When operating a site for commercial purposes, access analysis is indispensable in order to increase the CVR (customer conversion rate = percentage of users who actually conducted commercial transactions ).
One of the most famous analytics tools is Google Analytics, but there are some things you can’t do with this tool alone. So, in addition to Google Analytics, a heat map also can be used at the same time.
In this article, we’ll discuss the features and differences between Google Analytics and heatmaps, as well as the effectiveness of using both tools at the same time.
What is a heat map?
Google Analytics is well-known as a tool for analyzing websites, but recently, heat maps have also been attracting attention as an analysis tool with functions that Google Analytics does not have.

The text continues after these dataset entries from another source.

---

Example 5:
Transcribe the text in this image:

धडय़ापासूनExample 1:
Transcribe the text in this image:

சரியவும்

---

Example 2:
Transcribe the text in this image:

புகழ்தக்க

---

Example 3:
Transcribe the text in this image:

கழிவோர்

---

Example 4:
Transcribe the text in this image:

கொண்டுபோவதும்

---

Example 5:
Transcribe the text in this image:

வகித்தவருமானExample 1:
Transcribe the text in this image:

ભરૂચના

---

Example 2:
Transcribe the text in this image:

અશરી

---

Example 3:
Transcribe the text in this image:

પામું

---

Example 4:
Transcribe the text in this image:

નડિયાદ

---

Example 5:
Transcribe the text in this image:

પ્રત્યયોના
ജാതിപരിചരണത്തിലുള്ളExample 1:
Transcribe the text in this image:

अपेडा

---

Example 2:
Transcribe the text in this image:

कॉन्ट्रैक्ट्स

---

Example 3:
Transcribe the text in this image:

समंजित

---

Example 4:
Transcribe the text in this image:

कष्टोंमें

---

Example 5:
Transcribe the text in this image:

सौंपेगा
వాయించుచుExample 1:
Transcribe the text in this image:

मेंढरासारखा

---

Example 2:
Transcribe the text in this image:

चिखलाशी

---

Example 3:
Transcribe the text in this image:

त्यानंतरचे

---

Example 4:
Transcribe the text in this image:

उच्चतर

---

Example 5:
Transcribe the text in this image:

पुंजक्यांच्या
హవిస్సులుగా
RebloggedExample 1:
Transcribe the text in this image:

Let’s take a look at what kind of tool a heat map is.
Visualize user movements
A heat map is a tool that allows you to visualize the movements of a user’s mouse or scroll button when visiting a website, using colors and shades like a map. The redder the color displayed, the higher the value or percentage, and the more attention the user is paying to the location.

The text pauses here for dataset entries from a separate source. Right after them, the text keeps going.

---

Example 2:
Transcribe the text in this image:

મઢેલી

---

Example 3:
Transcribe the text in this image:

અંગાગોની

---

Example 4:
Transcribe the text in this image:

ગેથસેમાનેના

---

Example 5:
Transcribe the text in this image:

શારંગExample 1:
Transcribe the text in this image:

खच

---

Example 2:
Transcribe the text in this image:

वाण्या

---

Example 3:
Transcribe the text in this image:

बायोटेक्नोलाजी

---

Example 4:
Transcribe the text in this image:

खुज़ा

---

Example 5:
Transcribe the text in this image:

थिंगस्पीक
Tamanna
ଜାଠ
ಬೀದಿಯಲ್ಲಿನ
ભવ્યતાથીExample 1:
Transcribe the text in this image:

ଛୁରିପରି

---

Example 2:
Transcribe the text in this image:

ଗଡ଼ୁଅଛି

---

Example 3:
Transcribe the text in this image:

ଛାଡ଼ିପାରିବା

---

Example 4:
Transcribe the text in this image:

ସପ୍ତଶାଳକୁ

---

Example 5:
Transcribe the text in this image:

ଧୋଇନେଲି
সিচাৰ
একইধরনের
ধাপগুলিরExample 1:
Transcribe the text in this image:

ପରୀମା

The greatest feature of heat maps is that they show the user’s movements in a way that is immediately visible to the eye. You can instantly understand what and where users tend to focus their attention within a site.
Understand the direction of site improvement
Heat maps present a “click heat map” that shows where users are clicking frequently, an “attention heat map” shows where users are looking closely, and a “scroll heat map” allows you to visually see how far users have scrolled.

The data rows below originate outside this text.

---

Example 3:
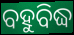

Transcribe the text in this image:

ବହୁବିଦ୍ଧ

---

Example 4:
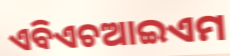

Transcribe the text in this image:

ଏବିଏଚଆଇଏମ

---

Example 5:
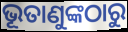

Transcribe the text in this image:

ଭୂତାଣୁଙ୍କଠାରୁ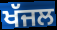
ਖੱਜਲ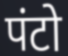
पंटो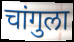
चांगुला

One of the major advantages of using these heatmaps is that they can give you an idea of where to improve your site, such as reviewing the areas of your site that are not attracting users’ attention or increasing the number of attention-grabbing areas within a page. If you can improve those areas on the page it will help increase your CVR.
What is the difference between heat maps and Google Analytics?
In this section, we will introduce the functions of Google Analytics, and then explain in detail the differences between Google Analytics and heat maps.
Google Analytics is a tool for access analysis
By linking your website to Google Analytics, you can learn the following main things.
Time spent on the site by users
You can learn how the number of pages being viewed has changed over time, and which pages are currently being viewed.
Devices used to view the site
You can learn the device information of users. You can see from which device the user is accessing the site such as smartphones or PCs.
Where did they come from?
You can analyze how the user came to this site. You can analyze how the user came to your site, whether they searched on a search engine, clicked on a banner ad, added your site to their “favorites,” came from a link on another site, came from SNS, came from a listing ad, came from a link in an email, etc.
You can see the number of pages viewed (page views) when users visit your site, the number of visitors to each page, the time spent on each page, the bounce rate (the percentage of users who leave the page without taking any action), and the abandonment rate (the percentage of users who leave the site without viewing all the content on the page). Reducing the bounce rate is especially important for improving CVR.
Analyze how well your website is achieving its goals
You can check the data related to the goals your website has set. For example, if your website is a mail order site, you can see how well your products are selling. By entering the goals in advance, you can check how many goals have been achieved, etc.
What are the differences between Google Analytics and heat maps?
Google Analytics can cover most of the access status of the website you are running, but it can only check information from the “operator’s perspective. You can quantify and understand the number of user visits, inflow sources, time spent on the page, etc., but you cannot fully analyze from the “visitor’s perspective.
For example, Google Analytics is not sufficient for analyzing the detailed movements of users on a site, such as where they are looking at a page and whether they are clicking where they want to click.
Heat maps, on the other hand, are characterized by their ability to show the user’s movements on each page of the site in colors and shades, just like heat detection. You can see if the parts of the page you want people to check out, click on, or read are leading them to the right place.
In other words, while Google Analytics shows you the access status of each page, such as which pages users visit most often and where they came from, heat maps show you the specific movements of users within each page.